→ **Brief**: Out of the records below, copy all lines in which the word "steel" occurs.

→ **Data under study**:
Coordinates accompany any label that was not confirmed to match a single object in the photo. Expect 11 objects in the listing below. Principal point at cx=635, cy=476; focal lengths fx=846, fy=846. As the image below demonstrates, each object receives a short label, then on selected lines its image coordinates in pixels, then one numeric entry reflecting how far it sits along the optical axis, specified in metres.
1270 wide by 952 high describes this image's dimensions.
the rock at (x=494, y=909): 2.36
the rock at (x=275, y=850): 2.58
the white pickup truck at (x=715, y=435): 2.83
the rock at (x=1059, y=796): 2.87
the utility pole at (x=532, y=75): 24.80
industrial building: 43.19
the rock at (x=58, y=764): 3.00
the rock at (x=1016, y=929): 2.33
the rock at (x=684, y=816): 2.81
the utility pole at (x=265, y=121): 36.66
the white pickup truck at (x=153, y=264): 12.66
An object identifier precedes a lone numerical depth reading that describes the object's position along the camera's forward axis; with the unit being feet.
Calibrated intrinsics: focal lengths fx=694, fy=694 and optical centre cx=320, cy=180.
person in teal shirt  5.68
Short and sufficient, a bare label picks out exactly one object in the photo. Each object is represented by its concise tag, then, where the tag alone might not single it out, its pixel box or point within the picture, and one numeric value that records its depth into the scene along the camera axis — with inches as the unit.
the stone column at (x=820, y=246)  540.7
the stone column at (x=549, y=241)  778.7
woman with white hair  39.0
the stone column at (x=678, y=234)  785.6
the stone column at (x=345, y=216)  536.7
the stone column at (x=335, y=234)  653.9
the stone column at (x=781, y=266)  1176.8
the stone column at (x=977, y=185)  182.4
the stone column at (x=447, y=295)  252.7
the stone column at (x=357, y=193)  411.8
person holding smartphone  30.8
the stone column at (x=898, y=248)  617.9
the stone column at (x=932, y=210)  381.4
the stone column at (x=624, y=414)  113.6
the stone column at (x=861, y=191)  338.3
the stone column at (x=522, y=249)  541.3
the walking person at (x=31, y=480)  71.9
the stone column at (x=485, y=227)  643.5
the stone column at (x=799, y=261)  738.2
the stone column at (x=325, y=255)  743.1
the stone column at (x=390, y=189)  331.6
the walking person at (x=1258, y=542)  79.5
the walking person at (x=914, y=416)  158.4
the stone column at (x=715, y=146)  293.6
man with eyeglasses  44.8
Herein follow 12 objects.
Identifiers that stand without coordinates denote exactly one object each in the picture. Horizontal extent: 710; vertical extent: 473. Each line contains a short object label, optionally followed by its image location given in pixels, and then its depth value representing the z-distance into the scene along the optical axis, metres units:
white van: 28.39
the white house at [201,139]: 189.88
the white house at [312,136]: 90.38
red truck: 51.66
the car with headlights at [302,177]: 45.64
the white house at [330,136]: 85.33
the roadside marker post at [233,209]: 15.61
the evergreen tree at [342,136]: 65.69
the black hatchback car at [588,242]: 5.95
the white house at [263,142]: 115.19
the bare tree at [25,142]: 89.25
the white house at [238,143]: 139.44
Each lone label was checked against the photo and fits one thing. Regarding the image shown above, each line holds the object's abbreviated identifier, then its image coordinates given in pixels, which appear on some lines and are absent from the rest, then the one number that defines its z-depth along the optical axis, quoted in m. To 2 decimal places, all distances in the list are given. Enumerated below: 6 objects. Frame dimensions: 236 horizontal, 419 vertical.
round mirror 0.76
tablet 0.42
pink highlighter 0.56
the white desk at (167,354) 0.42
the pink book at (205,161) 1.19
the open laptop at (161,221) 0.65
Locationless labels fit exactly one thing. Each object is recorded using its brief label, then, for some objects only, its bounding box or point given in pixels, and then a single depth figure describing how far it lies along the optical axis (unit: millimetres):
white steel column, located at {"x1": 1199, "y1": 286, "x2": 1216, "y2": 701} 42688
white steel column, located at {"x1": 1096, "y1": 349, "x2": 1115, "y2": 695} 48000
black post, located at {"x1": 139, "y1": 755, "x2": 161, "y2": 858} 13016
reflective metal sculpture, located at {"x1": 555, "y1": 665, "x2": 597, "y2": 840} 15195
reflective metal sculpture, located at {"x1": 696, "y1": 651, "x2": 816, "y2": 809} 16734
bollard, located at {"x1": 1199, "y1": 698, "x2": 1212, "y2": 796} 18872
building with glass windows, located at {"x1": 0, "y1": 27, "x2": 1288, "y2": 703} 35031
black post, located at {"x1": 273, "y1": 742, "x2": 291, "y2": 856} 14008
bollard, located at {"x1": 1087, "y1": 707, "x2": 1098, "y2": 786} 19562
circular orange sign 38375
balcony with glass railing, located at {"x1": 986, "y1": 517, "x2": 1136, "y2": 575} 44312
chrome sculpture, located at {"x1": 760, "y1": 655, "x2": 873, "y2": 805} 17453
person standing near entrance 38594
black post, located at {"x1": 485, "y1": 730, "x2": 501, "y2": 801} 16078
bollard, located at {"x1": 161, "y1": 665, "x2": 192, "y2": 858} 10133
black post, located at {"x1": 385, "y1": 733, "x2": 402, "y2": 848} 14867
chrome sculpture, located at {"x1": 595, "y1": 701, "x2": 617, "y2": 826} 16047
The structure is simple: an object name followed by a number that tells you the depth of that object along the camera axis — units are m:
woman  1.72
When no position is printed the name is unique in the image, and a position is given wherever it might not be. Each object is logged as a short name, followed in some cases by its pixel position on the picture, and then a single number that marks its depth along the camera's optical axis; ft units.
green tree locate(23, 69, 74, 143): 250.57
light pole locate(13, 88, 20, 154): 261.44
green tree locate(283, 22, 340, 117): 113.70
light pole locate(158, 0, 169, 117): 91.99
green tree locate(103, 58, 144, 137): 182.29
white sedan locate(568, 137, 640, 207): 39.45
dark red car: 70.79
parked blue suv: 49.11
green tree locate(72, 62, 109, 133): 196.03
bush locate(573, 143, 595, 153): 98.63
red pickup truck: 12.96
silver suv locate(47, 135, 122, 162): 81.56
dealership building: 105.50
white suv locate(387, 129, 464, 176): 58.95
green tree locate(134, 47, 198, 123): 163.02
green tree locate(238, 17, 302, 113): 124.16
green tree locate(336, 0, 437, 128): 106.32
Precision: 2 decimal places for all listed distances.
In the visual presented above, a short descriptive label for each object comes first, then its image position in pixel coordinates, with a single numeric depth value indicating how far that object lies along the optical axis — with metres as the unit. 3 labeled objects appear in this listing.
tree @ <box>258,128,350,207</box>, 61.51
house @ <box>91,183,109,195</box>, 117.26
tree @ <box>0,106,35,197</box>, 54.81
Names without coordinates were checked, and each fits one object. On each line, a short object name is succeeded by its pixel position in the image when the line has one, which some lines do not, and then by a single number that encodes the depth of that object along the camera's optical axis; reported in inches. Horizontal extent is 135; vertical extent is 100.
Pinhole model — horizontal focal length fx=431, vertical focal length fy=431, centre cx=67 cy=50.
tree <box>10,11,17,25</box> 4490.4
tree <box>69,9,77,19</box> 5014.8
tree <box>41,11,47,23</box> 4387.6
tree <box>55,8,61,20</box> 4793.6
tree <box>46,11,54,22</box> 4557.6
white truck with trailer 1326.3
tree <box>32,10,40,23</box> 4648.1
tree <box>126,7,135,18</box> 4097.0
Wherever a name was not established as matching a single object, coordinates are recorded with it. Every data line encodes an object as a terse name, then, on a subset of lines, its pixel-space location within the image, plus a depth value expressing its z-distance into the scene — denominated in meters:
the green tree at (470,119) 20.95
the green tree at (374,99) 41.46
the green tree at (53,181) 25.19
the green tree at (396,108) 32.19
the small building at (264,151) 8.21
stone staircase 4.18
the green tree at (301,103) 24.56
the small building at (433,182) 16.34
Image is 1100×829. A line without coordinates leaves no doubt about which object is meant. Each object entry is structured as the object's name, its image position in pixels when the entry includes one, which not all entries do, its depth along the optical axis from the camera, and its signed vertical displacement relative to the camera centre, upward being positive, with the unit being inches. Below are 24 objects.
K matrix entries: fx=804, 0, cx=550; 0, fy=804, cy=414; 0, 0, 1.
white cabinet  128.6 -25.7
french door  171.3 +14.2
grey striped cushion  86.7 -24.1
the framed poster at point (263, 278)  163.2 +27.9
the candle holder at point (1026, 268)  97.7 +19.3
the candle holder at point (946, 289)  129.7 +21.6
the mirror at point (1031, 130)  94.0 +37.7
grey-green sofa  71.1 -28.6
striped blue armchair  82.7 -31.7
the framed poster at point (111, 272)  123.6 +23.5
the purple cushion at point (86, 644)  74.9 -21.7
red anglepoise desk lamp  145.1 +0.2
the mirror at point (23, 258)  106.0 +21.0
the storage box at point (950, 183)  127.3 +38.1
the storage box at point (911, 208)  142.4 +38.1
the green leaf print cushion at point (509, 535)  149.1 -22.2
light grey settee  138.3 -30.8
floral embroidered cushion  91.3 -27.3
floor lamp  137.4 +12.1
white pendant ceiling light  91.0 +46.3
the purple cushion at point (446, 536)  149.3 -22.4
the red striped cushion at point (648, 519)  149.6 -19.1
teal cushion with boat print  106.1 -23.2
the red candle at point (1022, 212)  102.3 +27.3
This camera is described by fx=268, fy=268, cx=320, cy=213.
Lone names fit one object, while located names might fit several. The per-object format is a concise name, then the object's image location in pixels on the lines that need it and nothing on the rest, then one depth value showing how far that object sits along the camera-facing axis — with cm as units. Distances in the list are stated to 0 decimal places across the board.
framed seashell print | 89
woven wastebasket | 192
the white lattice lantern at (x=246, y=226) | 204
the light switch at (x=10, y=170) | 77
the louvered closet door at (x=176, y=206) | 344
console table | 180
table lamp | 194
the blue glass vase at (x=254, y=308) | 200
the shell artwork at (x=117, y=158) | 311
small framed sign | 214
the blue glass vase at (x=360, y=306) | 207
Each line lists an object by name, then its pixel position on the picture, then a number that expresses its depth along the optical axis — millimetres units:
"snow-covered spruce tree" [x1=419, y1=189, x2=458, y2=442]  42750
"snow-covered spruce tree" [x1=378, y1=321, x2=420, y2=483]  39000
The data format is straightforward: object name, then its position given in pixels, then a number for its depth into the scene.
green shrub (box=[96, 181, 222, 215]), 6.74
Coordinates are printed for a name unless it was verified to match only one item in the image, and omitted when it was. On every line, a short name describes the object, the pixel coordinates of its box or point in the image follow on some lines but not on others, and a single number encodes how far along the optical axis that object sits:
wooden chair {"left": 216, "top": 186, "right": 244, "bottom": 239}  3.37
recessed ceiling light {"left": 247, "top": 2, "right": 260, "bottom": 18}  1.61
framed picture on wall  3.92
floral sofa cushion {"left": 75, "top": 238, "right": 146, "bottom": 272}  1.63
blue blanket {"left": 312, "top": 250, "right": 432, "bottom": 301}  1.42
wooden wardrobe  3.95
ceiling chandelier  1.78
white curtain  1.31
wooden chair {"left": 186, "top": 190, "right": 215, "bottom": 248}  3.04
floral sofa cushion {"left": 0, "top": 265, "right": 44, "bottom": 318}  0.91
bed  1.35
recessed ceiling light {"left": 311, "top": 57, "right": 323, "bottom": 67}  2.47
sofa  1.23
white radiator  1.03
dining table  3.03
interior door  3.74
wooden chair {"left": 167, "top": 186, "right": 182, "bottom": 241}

→ **Final answer**:
white steel column, located at {"x1": 1199, "y1": 286, "x2": 1216, "y2": 701} 42688
white steel column, located at {"x1": 1096, "y1": 349, "x2": 1115, "y2": 695} 48000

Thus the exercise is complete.